#### REGISTROS DE ORIGEN ####

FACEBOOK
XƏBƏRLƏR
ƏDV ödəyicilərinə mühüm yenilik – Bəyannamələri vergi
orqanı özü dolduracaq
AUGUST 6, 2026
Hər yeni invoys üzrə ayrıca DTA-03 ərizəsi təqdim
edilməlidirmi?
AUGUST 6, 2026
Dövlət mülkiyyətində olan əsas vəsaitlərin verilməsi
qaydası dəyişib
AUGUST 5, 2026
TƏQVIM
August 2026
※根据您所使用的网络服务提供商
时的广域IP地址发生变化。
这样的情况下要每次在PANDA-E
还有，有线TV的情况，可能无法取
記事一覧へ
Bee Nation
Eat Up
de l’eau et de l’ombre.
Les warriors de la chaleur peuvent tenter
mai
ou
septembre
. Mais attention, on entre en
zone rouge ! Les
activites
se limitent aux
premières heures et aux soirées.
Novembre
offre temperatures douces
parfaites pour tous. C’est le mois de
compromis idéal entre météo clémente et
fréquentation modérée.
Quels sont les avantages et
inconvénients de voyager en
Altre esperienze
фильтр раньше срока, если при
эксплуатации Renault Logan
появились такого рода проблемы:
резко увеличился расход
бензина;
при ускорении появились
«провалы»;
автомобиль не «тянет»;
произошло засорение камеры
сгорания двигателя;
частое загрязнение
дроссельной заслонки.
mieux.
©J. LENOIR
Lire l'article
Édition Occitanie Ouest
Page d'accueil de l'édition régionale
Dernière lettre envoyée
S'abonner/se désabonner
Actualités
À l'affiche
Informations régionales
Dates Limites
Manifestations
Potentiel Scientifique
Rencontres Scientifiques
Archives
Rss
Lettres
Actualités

####

QUÉ SE PIDE
Transcribe sin ningún cambio todas las líneas de los datos recopilados de arriba.

RESULTADO OBTENIDO
FACEBOOK
XƏBƏRLƏR
ƏDV ödəyicilərinə mühüm yenilik – Bəyannamələri vergi
orqanı özü dolduracaq
AUGUST 6, 2026
Hər yeni invoys üzrə ayrıca DTA-03 ərizəsi təqdim
edilməlidirmi?
AUGUST 6, 2026
Dövlət mülkiyyətində olan əsas vəsaitlərin verilməsi
qaydası dəyişib
AUGUST 5, 2026
TƏQVIM
August 2026
※根据您所使用的网络服务提供商
时的广域IP地址发生变化。
这样的情况下要每次在PANDA-E
还有，有线TV的情况，可能无法取
記事一覧へ
Bee Nation
Eat Up
de l’eau et de l’ombre.
Les warriors de la chaleur peuvent tenter
mai
ou
septembre
. Mais attention, on entre en
zone rouge ! Les
activites
se limitent aux
premières heures et aux soirées.
Novembre
offre temperatures douces
parfaites pour tous. C’est le mois de
compromis idéal entre météo clémente et
fréquentation modérée.
Quels sont les avantages et
inconvénients de voyager en
Altre esperienze
фильтр раньше срока, если при
эксплуатации Renault Logan
появились такого рода проблемы:
резко увеличился расход
бензина;
при ускорении появились
«провалы»;
автомобиль не «тянет»;
произошло засорение камеры
сгорания двигателя;
частое загрязнение
дроссельной заслонки.
mieux.
©J. LENOIR
Lire l'article
Édition Occitanie Ouest
Page d'accueil de l'édition régionale
Dernière lettre envoyée
S'abonner/se désabonner
Actualités
À l'affiche
Informations régionales
Dates Limites
Manifestations
Potentiel Scientifique
Rencontres Scientifiques
Archives
Rss
Lettres
Actualités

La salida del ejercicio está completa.